Israeli leader: Files prove Iran lied about nuclear weapons
JERUSALEM — Israeli Prime Minister Benjamin Netanyahu on Monday said Israel is in possession of tens of thousands of documents and discs that prove that Iran lied about the history of its nuclear weapons program when it signed the 2015 nuclear deal.
In a televised speech from Tel Aviv, Netanyahu dramatically pulled a curtain away from a shelf of files that he said were copies of some of the 55,000 documents that Israel had obtained from Iran’s secret nuclear archive. Most of the documents, as described, dated from 2003 and before, when Iran had a clandestine weapons development program dubbed “Project Amad.”

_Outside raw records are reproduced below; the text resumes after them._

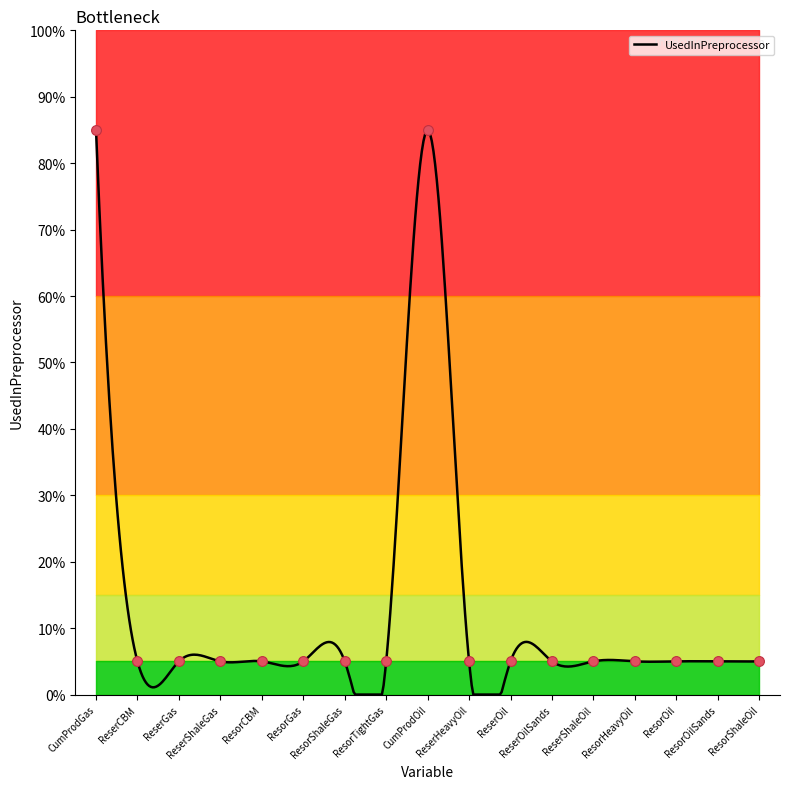

Between ReserShaleGas and ResorCBM, which is larger?

ReserShaleGas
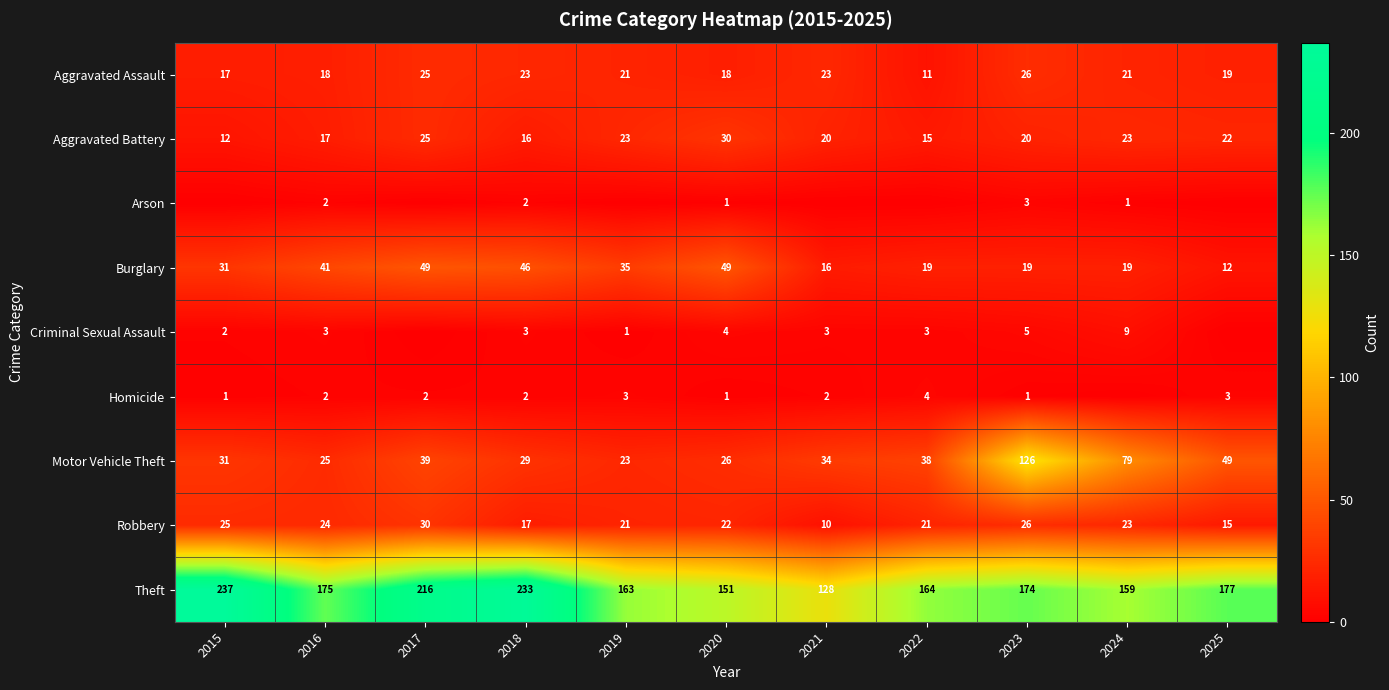

What is the difference between the maximum and minimum values in the Theft series?

109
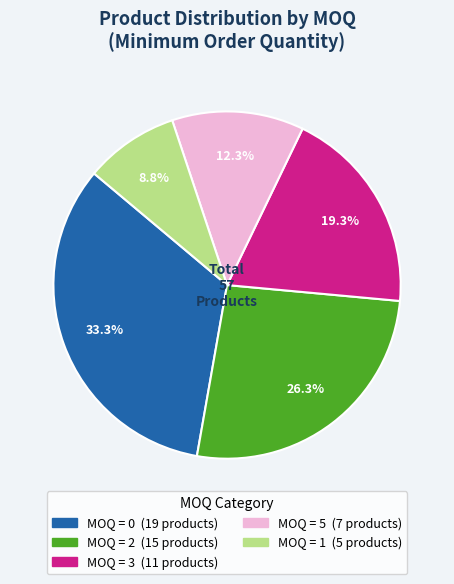

Is there any slice that represents more than half of the pie?

No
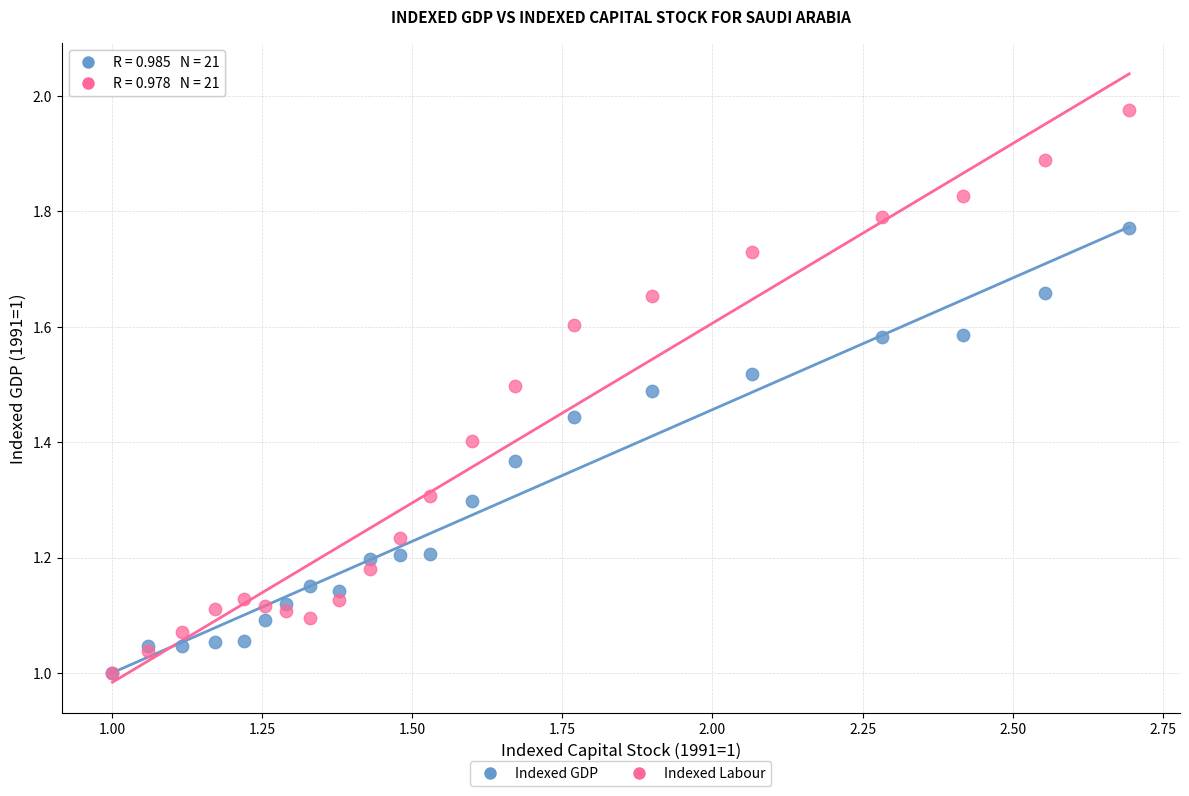

What are all the series names shown in the legend?

Indexed GDP, Indexed Labour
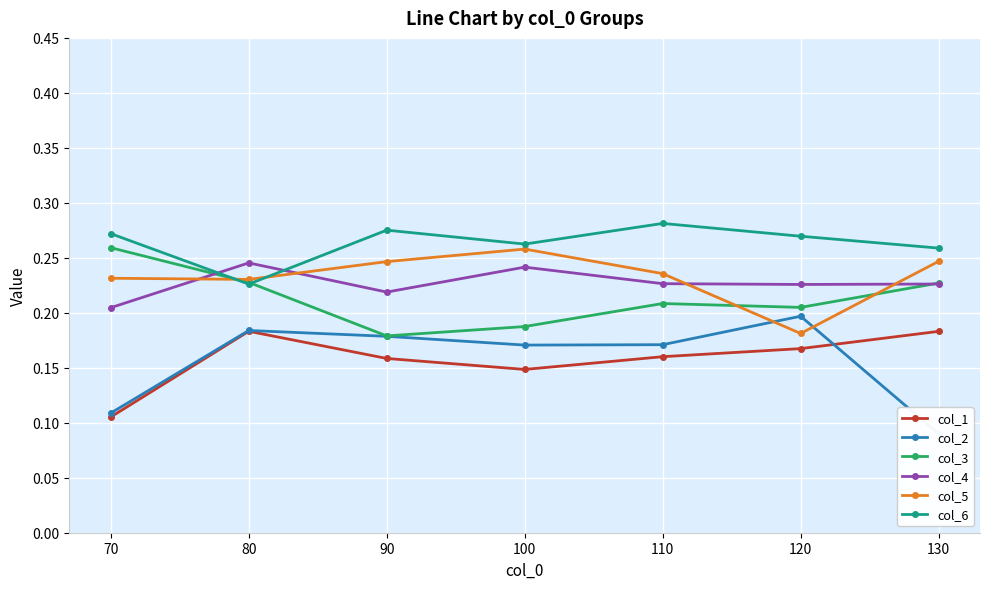

Is it true that col_4 equals 0.4 at 90?

False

The allegation comes at a critical time for the nuclear deal, just ahead of a May 12 deadline for President Donald Trump to decide whether to continue to waive statutory sanctions that were lifted as part of the agreement. Netanyahu has waged a fierce campaign for the deal to be changed or scrapped, often repeating the mantra “fix it or nix it” — concerned that it will enable its archrival to come closer to developing a nuclear weapon.
Trump, speaking at a Washington news conference with the president of Nigeria, said Netanyahu’s revelations “showed that I’ve been 100 percent right” in describing the nuclear agreement as the “worst deal” ever signed. “We’ll see what happens,” he said of the deadline.
Richard Nephew, a former senior State Department official who was part of the U.S. team that negotiated the deal implemented in January 2016, said Netanyahu’s revelations were “interesting, and important for building a history of (Iran’s) program. But it is not a new revelation, at least in terms of where the program was when we were negotiating.”
“To put it another way,” he said, “it is why we negotiated the JCPOA,” or Joint Comprehensive Plan of Action.
“What he is revealing with all this detail is not news,” said Daryl Kimball, executive director of the Arms Control Association. “The fact that Iran has experimented with nuclear warhead designs, and had at one point an active weapons program, makes it all the more essential that the JCPOA remains in place to prevent Iran from quickly amassing enough fissile material for even one bomb.”
“It is ludicrous to recommend ... that the deal should be dismantled, which would open a pathway for Iran to pursue” a nuclear weapon, Kimball said.
Iranian officials have said that if the deal is canceled, they would quickly increase both the quantity and quality of centrifuges, now restricted under the deal, which would allow them theoretically to produce weaponsgrade uranium.
In a dramatic presentation, Netanyahu stood on a stage with a pointer. To one side was a bookcase filled with shelves of files that he said were Iran’s secret nuclear records, apparently obtained through a covert operation by Israeli intelligence.
Netanyahu said they showed conclusively that Iran had not “come clean” on its program. Iran has repeatedly insisted that it never has had and never would have a nuclear weapons program.
The documents indicated that Iran had been proceeding with “five key elements of a nuclear weapons program,” he said, including designing a weapon, developing nuclear cores and building implosion systems, preparing test sites and integrating nuclear warheads on ballistic missiles.
“These files conclusively prove that Iran is brazenly lying when it says it never has a nuclear weapons program,” Netanyahu said. “We’ve shared this material with the United States and the United States can vouch for its authenticity.”
The International Atomic Energy Agency, charged with monitoring the deal, has said Iran has complied with its terms, an assessment the Trump administration has not disputed. But Trump has cited the sunset clauses in the agreement, its monitoring and verification provisions, and its failure to address Iran’s ballistic missile program.